Bu yazıyı yazarken şunu düşünenler olabilir. "Kayserili sende durumu kendine göre ayarlayıp yorum yapmışın, hadi oradan" diyen kardeşlerimiz bu sezon boyunca gazetemiz sitesinden özellikle son 4 haftada Hes Kablo Kayserispor için yaptığım yorumlara bakarlarsa çuvaldızı kendime, iğneyi karşımdakine batırdığımı görüp benim adalet çığlığıma daha bir dikkatle kulak verirler.  Hep dedim ki" ne olur son haftalarda son dakikalarda kaybedilen 1 puanı hafife almayın. Bir puan bile bu şehrin en büyük sosyal faaliyetinin bitimi veya devamı olabilir" dedim.

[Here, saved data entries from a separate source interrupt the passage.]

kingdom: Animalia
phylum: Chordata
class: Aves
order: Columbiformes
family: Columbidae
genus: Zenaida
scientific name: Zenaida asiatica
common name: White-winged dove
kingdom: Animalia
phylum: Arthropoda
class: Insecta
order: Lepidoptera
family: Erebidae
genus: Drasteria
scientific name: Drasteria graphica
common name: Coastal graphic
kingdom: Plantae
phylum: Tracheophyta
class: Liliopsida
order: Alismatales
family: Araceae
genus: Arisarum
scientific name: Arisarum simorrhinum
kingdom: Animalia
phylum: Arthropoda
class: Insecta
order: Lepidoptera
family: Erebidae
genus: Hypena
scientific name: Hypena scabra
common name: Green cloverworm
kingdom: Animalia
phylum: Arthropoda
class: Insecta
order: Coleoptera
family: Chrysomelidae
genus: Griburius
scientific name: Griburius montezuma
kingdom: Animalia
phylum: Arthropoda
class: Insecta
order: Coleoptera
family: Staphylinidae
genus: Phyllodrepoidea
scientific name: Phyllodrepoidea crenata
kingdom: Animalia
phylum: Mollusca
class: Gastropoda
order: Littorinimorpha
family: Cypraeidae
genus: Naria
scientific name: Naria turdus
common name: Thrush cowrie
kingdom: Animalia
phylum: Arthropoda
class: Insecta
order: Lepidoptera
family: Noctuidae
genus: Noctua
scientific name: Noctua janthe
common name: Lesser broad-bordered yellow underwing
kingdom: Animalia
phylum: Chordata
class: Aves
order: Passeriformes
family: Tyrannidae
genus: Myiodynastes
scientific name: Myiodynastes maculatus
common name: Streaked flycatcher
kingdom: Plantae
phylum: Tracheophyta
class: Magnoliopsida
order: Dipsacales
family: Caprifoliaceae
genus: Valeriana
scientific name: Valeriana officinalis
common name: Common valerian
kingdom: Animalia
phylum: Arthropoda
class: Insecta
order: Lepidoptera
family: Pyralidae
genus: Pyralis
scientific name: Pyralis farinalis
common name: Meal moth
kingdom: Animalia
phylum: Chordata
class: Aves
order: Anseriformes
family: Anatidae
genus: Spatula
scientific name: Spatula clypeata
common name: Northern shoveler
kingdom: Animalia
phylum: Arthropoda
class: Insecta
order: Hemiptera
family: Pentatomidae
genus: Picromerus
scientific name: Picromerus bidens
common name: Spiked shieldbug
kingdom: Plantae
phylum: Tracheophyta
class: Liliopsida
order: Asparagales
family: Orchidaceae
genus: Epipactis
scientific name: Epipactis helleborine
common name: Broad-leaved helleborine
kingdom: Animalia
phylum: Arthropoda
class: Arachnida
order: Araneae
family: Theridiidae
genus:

Hiç bir duygusallık yaşamadan yeri geldi rakiplerin aldığı puanları ayakta alkışlayarak yazı yazdım bundan da hiç gocunmadım. Çünkü o yazıyı kaleme alırken hep vicdanımın sesini dinledim. Rize –Kayseri maçında baltayı hep Kayserispor aleyhine kullandım. "Kendin ettin 

kendin buldun, son dakikada 2 gol yemeyeceksin" dedim. Aynı mahiyette bir eleştiriyi de Fenerbahçe maçı sonrasında yaptım, hiçte duygusal olmadım. Tabi ki ben Kayserispor taraftarı bir spor yazarıyım ama kara vicdanlı bir spor yazarı değilim. "Nasıl ki senin Kayseri için beklentin varsa diğer şehirlerinde kendi takımlarından beklentileri var, el vicdan ile yazılarını yaz diye kendime övüt verdim.

Ama şimdi 1,5 milyon nüfuslu bir kentin 90 dakikada yargısız infaz edilmesine başkaldırıyorum. Geçmişte kendim ettim kendim buldum diye sessizce oturduğum yerden bugün hançer yarası ile feryat edip yere yığılıyorum. Vallahide billahi de Hes Kablo Kayserispor maçında Cüneyt Çakır, Halil Umut Meler ve Tarık Ongun cinayet işlediler.

Bu cinayetin bilirkişisi de hakem hocası Erol Ersoy. Suç duyurusunda bulunuyorum. Sayın Cumhurbaşkanına,  TFF yönetim kuruluna, dürüst olduğu herkesçe onaylanan MHK başkanına. İsyanım var... 3 kara vicdanlının 90 dakikada bir memleketi doğramasına itirazım var. Maçın oynandığı gece 02.30’a kadar TRT sporda Bünyamin Gezer, Ali Gültiken, Tümer Metin ve Ersin Düzenin katıldığı stadyum programını izledim. Uzun tartışmaların yaşandığı programda futbolun ustaları Hes Kablo Kayserispor lehine 1 penaltının verilmediğine, aynı oyuncunun sarı kart değil kırmızı kart görmesi gerektiğine, yan hakem Tarık Ongun'un 7 metre geride kaldığı için göremediği, Halil Umut Meler’in ve Cüneyt Çakırın kesinlikle kaleyi tamamen geçen golü veremediklerine kanaat getirirken 2 gol bir kırmızı kart olması durumunda Kayserispor’un ligde kalacağı belirtiliyordu. Programa katılan Berna başkanında aynı seyirde isyanı vardı. Uzun bir pandemi sonrasında çileli bir sezon sonu 34.hafta rakiplerinin hepsi yeniliyor. Hatta kesin yenilir denen MKE Ankaragücü bile Denizli’yi deplasmanda yeniyor.

Kayserisporun 3 puan alması ligde kalması anlamına geliyor. Ama birilerinin  talimatları gereği olsa Kayserispor 400 milyar borç altında bir daha çok zor çıkacağı süper ligden düşürülüyor. Düşmüyor, düşürülüyor. Her konuda adaletin öncüsü olarak Sayın Cumhurbaşkanı bu olayın sorumluları için TFF ile görüşmeli hak eden sonuç herkesin hanesine yazılmalı ki edilen haksızlıklar kimsenin yanına kar kalmasın. Bir düdük,1 yan bayrak,1 şuursuz VAR hakemi bir memleketi ağlatmasın. Bekleyip görelim adalet var mı?